M. le Ministre délégué - Avis favorable. Je lève le gage.

L'amendement 237, mis aux voix, est adopté.

M. Jean-Yves Le Bouillonnec - Nos amendements 182 et 183 tendent à revenir aux conditions fixées dans l'ancien dispositif, en ouvrant le bénéfice du système à toutes les personnes qui n'ont pas été propriétaires au cours des deux dernières années, et à toutes celles dont l'habitation a été endommagée par une catastrophe naturelle.

M. Pierre-Christophe Baguet - Notre amendement 218 revient à une définition plus large des primo-accédants, en ouvrant le dispositif aux ménages qui ne sont pas propriétaires depuis au moins deux ans, aux propriétaires d'un logement rendu définitivement inhabitable par une catastrophe et aux titulaires de l'allocation aux adultes handicapés.

M. le Rapporteur général - La commission a retenu l'amendement 218, dont la rédaction lui semble la meilleure.

M. le Ministre délégué - Souhaitant que le dispositif soit le plus proche possible de l'ancien PTZ, le Gouvernement est favorable à ces amendements dans leur esprit, mais, comme la commission, préfère la rédaction de l'amendement 218, dont il lève le gage.

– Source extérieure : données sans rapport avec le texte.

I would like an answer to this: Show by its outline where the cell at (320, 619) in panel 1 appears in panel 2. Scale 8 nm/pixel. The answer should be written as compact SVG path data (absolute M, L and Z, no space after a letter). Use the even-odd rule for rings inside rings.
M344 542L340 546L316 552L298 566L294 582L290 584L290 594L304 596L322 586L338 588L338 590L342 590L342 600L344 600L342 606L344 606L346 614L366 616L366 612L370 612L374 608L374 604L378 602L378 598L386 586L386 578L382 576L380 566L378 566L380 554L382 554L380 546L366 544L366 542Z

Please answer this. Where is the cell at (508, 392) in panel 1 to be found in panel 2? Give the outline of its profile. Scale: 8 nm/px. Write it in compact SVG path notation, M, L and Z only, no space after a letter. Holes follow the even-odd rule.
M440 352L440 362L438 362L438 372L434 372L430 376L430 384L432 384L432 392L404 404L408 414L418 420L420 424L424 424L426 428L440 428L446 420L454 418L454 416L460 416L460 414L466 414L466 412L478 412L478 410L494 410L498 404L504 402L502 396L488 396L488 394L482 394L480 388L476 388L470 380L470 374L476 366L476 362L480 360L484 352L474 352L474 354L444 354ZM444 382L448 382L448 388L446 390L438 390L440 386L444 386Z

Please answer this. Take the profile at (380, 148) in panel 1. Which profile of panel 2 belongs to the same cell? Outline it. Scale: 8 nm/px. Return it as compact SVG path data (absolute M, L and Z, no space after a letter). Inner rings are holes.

L'amendement 182, mis aux voix, n'est pas adopté.

L'amendement 218, mis aux voix, est adopté.

L'amendement 183 tombe.

M. le Rapporteur général - Mon amendement 238 rectifié précise les revenus pris en compte et les plafonds de ressources, ainsi que les modalités d'application aux zones urbaines sensibles et zones franches urbaines.

L'amendement 238 rectifié, mis aux voix, est adopté.

M. Pierre-Christophe Baguet - Par notre amendement 217 rectifié, nous proposons d'inscrire dans la loi le principe d'une réévaluation annuelle des conditions de ressources - en fonction de l'évolution des prix à la consommation.

M. le Rapporteur général - Le barème est sensiblement revalorisé, mais il serait un peu lourd de s'obliger à une revalorisation annuelle. Je ne doute pas que le Gouvernement procédera aux revalorisations qui s'avéreront nécessaires.

M. le Ministre délégué - Je suis un peu surpris que cet amendement soit cosigné par M. de Courson, étant donné les propos qu'il m'avait tenus sur les revalorisations. Les mesures que nous prenons me semblent déjà satisfaisantes... En outre, M. Méhaignerie propose une évaluation, au vu de laquelle nous pourrons agir par décret. Je vous suggère donc le retrait.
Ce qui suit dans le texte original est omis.